Successful games are games that manage to meet the right audience willing to invest their money in them to get the kind of fun they expect. And that is nothing new, it’s game design 101. It’s the very first lesson you learn anywhere when you start designing games. You should design a game for some audience.

There are many ways of failing at this. Actually, the vast majority of games fail to deliver this exact point. Which is why video games are a very risky business.

The experience may help you avoid some mistake, and mine has a almost constant issue that I see: failing at premises.

In fact, a lot of times I hear sentences like:

We want to make a game like <CoolGameTitle> but more [casual|hardcore|midcore], just like <NewTrendyGameTitle>.

Senior VP of Product Ownementshipssss (or some fancy title like this)

I don’t know if the syntax I am using is completely clear, I guess it is not. But the truth is that when you want to change a playstyle from a specific audience, that almost for sure leads to disaster. Casual, midcore and hardcore to me are a way of describing the gameplay session time.

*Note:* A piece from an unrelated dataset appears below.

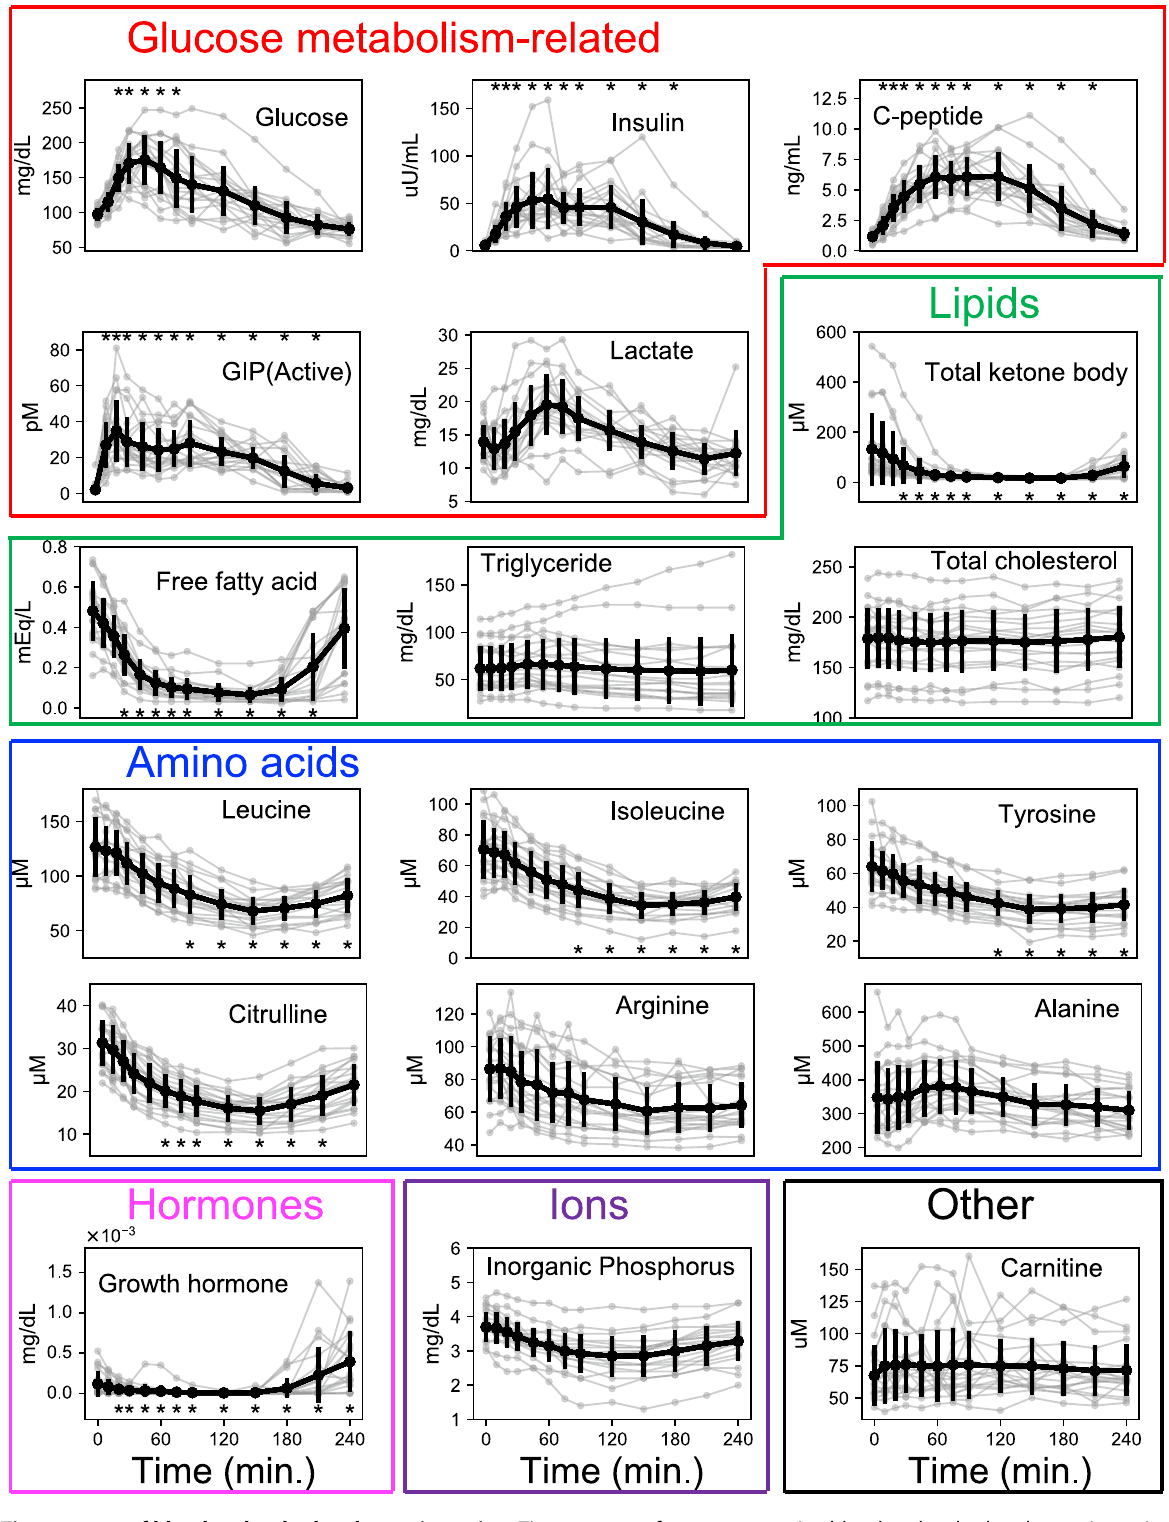
Fig. 1 Time courses of blood molecules by glucose ingestion. Time courses of 18 representative blood molecules by glucose ingestion in 20 healthy human subjects. Gray, each subject; black, the mean with a standard deviation of 20 subjects. Red box, glucose metabolism-related molecules; green box, lipids; blue box, amino acids; pink box, hormones; purple box, ions; black box, other metabolites. The asterisks indicate the time points (in minutes, min.) when molecules showed an absolute log2 fold change to the value at fasted state larger than 0.585 (2 0.585 = 1.5) and a false discovery rate- (FDR-)adjusted p -value ( q -value) <0.1 (Supplementary Fig. 3). Abbreviations for the molecule as follows:GIP (active), gastric inhibitory polypeptide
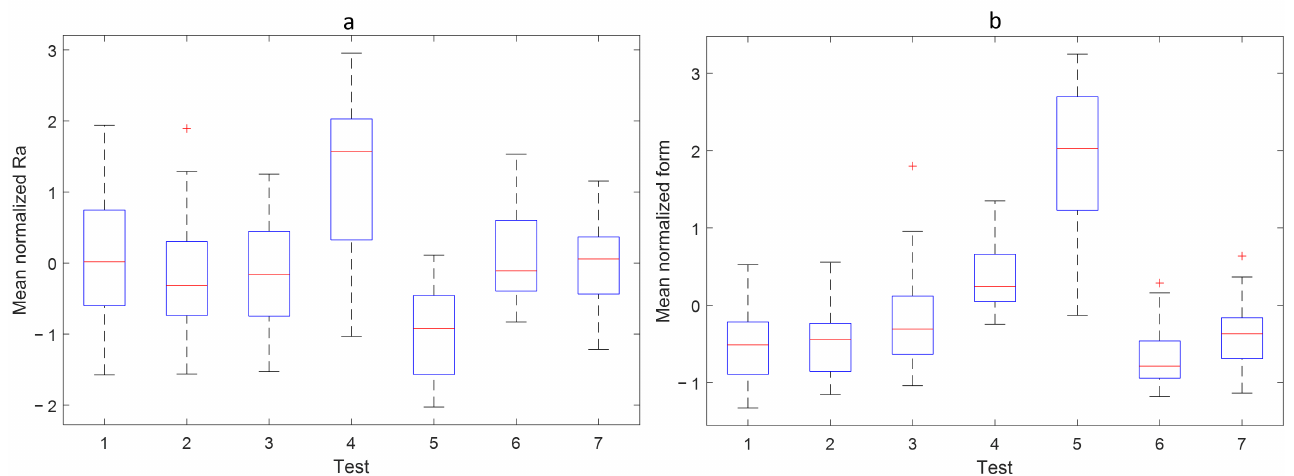
Figure 8. Box plot of ( a ) Mean Normalized Surface Roughness and ( b ) circumferential form mea- surement. The box plot for each test 1–7 includes measured rings from all the dress cycles. The red + indicate outlier value that is more than 1.5 times interquartile range away from bottom or top of the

It is good that you take your references, but if you are willing to force a significant change in gameplay behavior you are on the wrong way. If you know that a specific successful game has that playtime, you should consider that seriously as a pillar and not as something to change. We can be misled to think that “making things simpler” means “shorter/longer gameplay sessions” and that is almost never the case.

Never say never of course, but that is in my experience one of the false premise that make a game lose the money and efforts you and your team invested in.